Ten aanzien van de zorgmachtiging Wvggz is in artikel 6:6 Wvggz bepaald dat een zorgmachtiging slechts vervalt indien:
de geldigheidsduur is verstreken, tenzij de officier van justitie uiterlijk vier weken voordat de geldigheidsduur is verstreken een nieuw verzoekschrift heeft ingediend […];
de beslissing van de geneesheer-directeur, bedoeld in artikel 8:18 Wvggz, tot beëindiging van het verlenen van alle vormen van verplichte zorg op grond van een zorgmachtiging, zonder dat daaraan voorwaarden of beperkingen zijn verbonden, onherroepelijk is geworden;
de rechter op grond van een verzoekschrift van de officier van justitie als bedoeld in artikel 8:19 derde lid Wvggz, heeft beslist tot een beëindiging van het verlenen van alle vormen van verplichte zorg op grond van een zorgmachtiging, zonder dat daaraan voorwaarden of beperkingen zijn verbonden;
een nieuwe zorgmachtiging ten uitvoer wordt gelegd.

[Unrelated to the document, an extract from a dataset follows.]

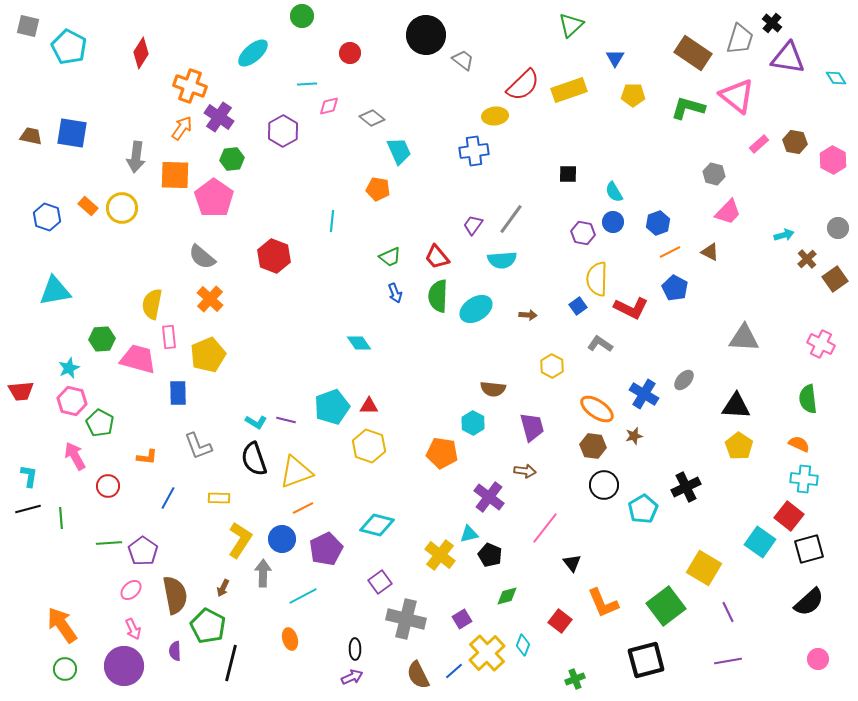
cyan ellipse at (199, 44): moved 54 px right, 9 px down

De rechtbank overweegt dat geen van voornoemde situaties zich voordoen en stelt daarbij vast dat een zorgmachtiging ook niet vervalt als er een crisismaatregel wordt opgelegd en een voortzetting daarvan wordt afgewezen. De wetgever heeft geen schakelbepaling opgenomen waaruit blijkt dat een inbewaringstelling Wzd in deze gelijk wordt gesteld met een voortzetting crisismaatregel Wvggz. Nu hierover geen uitsluitsel door de wetgever wordt gegeven, acht de rechtbank het van belang deze lacune op te vullen.
2.7.
De rechtbank is van oordeel dat een voortzetting inbewaringstelling Wzd in deze gelijk gesteld moet worden met een voortzetting crisismaatregel Wvggz. Het belang van cliënt vereist dat teruggevallen kan worden op de reeds opgelegde zorgmachtiging.
2.8.
Nu vast staat dat een zorgmachtiging Wvggz niet vervalt als een voortzetting crisismaatregel Wvggz wordt afgewezen, en de afwijzing voortzetting inbewaringstelling Wzd hieraan gelijk gesteld kan worden, herleeft de reeds opgelegde en nog geldende zorgmachtiging Wvggz zodat cliënt met deze zorgmachtiging weer teruggeplaatst kan worden naar Pro Persona.

3.Beslissing

De rechtbank:
3.1.
wijst af het verzoek tot voortzetting inbewaringstelling ten aanzien van:
[naam],
geboren op [geboortedatum] te [geboorteplaats] .
Deze beschikking is mondeling gegeven en in het openbaar uitgesproken op 31 augustus 2020 door mr. S. Kuijpers, rechter, in tegenwoordigheid van L. Stoevenbelt, griffier.
De schriftelijke uitwerking van deze beschikking is vastgesteld op 3 september 2020.
Tegen deze beschikking staat het rechtsmiddel van cassatie open.